PROVIDED INFORMATION
——
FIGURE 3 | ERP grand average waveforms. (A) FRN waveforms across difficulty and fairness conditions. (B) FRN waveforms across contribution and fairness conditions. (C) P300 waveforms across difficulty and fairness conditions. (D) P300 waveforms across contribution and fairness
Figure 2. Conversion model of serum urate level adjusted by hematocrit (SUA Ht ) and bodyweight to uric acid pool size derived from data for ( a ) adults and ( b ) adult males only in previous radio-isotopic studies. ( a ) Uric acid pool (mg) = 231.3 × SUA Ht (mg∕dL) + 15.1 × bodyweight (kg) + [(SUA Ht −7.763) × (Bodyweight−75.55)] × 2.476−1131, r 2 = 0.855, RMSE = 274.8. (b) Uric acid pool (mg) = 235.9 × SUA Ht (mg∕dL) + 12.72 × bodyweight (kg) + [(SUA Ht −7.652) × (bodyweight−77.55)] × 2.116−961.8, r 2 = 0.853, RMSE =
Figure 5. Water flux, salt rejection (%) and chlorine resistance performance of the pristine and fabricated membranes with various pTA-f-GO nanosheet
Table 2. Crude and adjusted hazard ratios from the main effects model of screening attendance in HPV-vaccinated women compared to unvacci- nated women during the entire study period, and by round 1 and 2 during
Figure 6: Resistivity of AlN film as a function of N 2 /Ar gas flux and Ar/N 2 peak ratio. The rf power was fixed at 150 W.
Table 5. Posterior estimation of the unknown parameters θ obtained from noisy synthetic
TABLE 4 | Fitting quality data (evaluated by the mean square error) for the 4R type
——
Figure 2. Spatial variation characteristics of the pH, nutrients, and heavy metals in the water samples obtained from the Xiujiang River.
——
TASK STATEMENT
Please determine how many lines in the entries contain the word "model" and answer with the number alone.

WRITTEN ANSWER
2